Start of Block

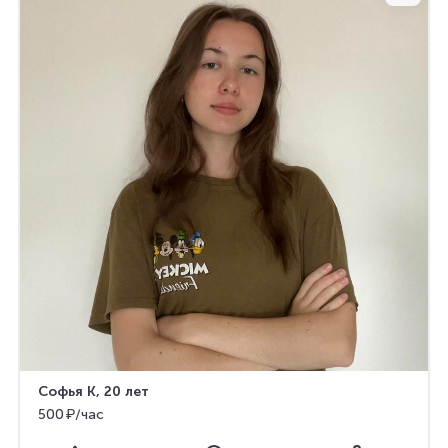
Софья К
, 20 лет
500 ₽/час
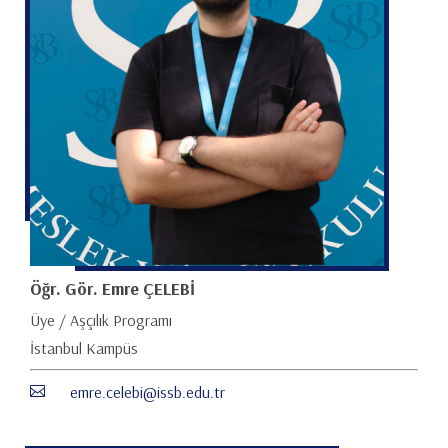
Öğr. Gör. Emre ÇELEBİ
Üye / Aşçılık Programı
İstanbul Kampüs
emre.celebi@issb.edu.tr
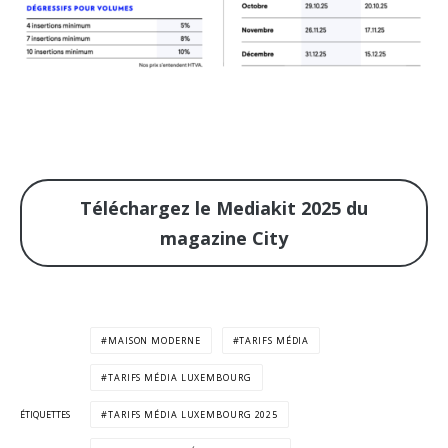
Téléchargez le Mediakit 2025 du
magazine City
MAISON MODERNE
TARIFS MÉDIA
TARIFS MÉDIA LUXEMBOURG
ÉTIQUETTES
TARIFS MÉDIA LUXEMBOURG 2025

End of Block

Directive:
No picture belongs in the answer; the rest of the records must be repeated exactly.

Solution to the exercise:
Софья К
, 20 лет
500 ₽/час
Öğr. Gör. Emre ÇELEBİ
Üye / Aşçılık Programı
İstanbul Kampüs
emre.celebi@issb.edu.tr
Téléchargez le Mediakit 2025 du
magazine City
MAISON MODERNE
TARIFS MÉDIA
TARIFS MÉDIA LUXEMBOURG
ÉTIQUETTES
TARIFS MÉDIA LUXEMBOURG 2025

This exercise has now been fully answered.